Until we separate admission of error from institutional destruction, we will continue to incentivise the very cover-ups that erode public trust. 

The answer to our conundrum is obvious. In Britain, accountability is conflated with annihilation. Clinging onto power is the only option because admitting error has become synonymous with career suicide, legal liability, and is tantamount to being hanged in the gallows of social media. We have managed to create systems of governing where the consequences of truth-telling are so severe that denial is the only survival mechanism left. We have successfully weaponised accountability rather than understanding it as the foundation of trust. 

If Rotherham Metropolitan Borough Council had admitted even half of the failures Alexis Jay OBE identified in her 2013 report and that Baroness Casey identifies in her 2025 audit, leaders would face not only compensation claims but media storms, regulatory sanctions, and individual prosecutions. It’s so unthinkable to put someone through that that we shrink back with empathy as to why someone might not speak up. But this is not justice. Justice is what the families of Hillsborough have been seeking in the Public Authority (Accountability) Bill: legal duties of candour, criminal offences for those who deliberately mislead investigations or cover-up service failures, legal representation, and appropriate disclosure of documentation. 

Regardless of your political persuasion, it has to be right that when police misconduct occurs, officers should fear not only disciplinary action and criminal charges. When politicians admit mistakes, they should face calls for their resignation. Public vilification is par for the course. Being ejected from office is the bare minimum required to take accountability for their actions.  

The white paper shows that the cover-up always causes more damage than the original error. Institutional denial - whether relating to the Post Office sub-postmasters, the infected blood scandal victims, grooming gang victims, Grenfell Towers victims, Windrush claimants, or Hillsborough families - compounds the original harm exponentially.  

In a society beset with blame, shame, and by fame, it is extraordinary that this struggle to admit error is so pervasive.

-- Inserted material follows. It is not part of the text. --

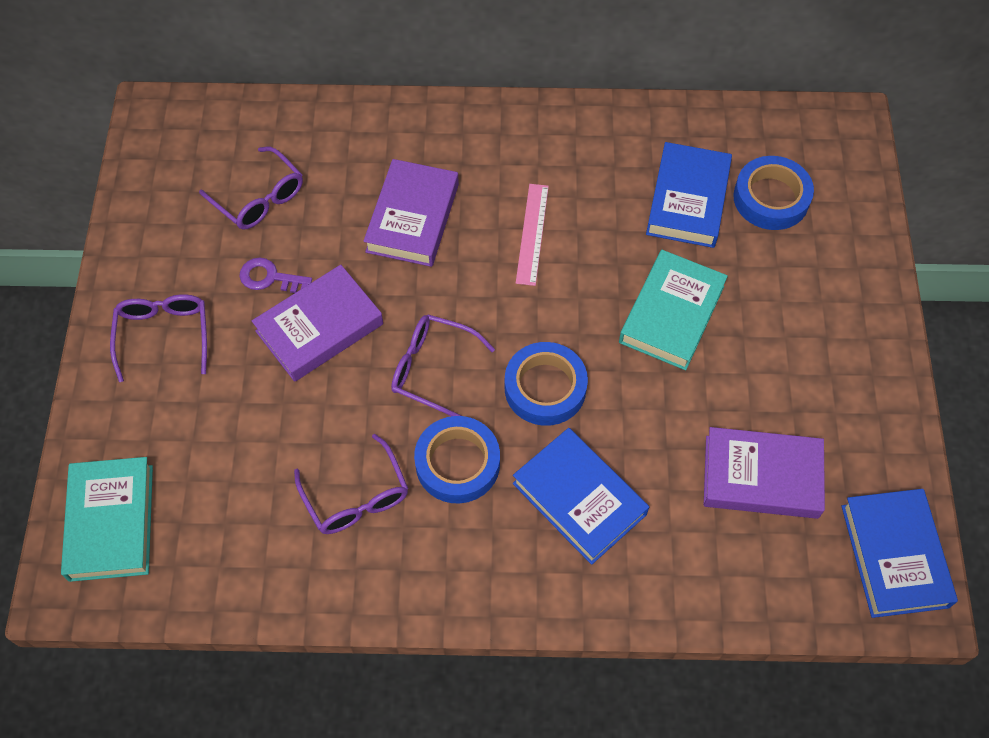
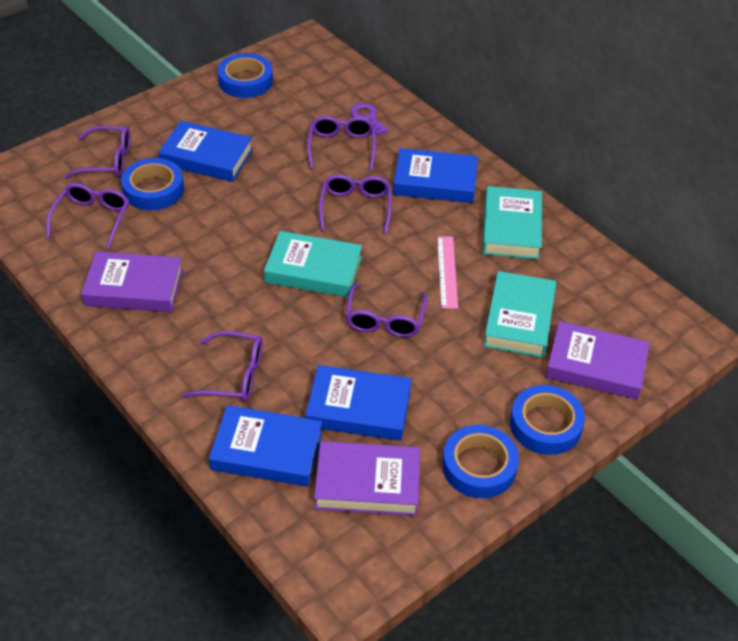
blue book: [513,428,649,565] [646,142,732,248] [841,489,958,618] = 3 -> [159,121,253,182] [209,405,322,487] [305,365,411,441] [393,148,478,203] = 4
blue tape: [414,416,500,503] [505,342,588,426] [733,156,814,230] = 3 -> [121,158,184,210] [217,53,273,98] [442,425,519,498] [510,385,585,455] = 4
purple glasses: [110,294,207,382] [199,146,303,230] [294,434,408,534] [391,314,495,416] = 4 -> [46,183,129,249] [64,126,131,179] [182,331,263,402] [307,116,376,170] [319,174,392,234] [345,284,428,337] = 6
turquoise book: [61,457,153,582] [619,250,728,370] = 2 -> [264,231,362,298] [482,186,542,260] [483,271,556,358] = 3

Survivors can and will forgive human fallibility. What they will not forgive is the arrogance of institutions that refuse to acknowledge when they have caused harm.  

The white paper refers to a four-fold restorative framework that starts with acknowledgment, not punishment. The courage to say “we were wrong” is merely the first step. Next is apology and accountability followed by amends. It recognises that healing - not just legal resolution - must be at the heart of justice, treating both those harmed and those who caused it as whole human beings deserving of dignity.  

Until we separate admission of error from institutional destruction, we will continue to incentivise the very cover-ups that erode public trust. I was recently struck by Baroness Onora O’Neill who insisted that we must demand trustworthiness in our leaders. We cannot have trustworthiness without truth-telling, and we cannot have that without valuing the act of repairing harm over reputation management. True authority comes from service, through vulnerability rather than invulnerability; strength comes through the acknowledgement of weakness not the projection of power.  

We must recognise that those entrusted with power have a moral obligation to those they serve. That obligation transcends institutional self-interest. Thus, we must stop asking why leaders struggle to admit error and instead ask why we have made truth-telling so dangerous that lies seem safer.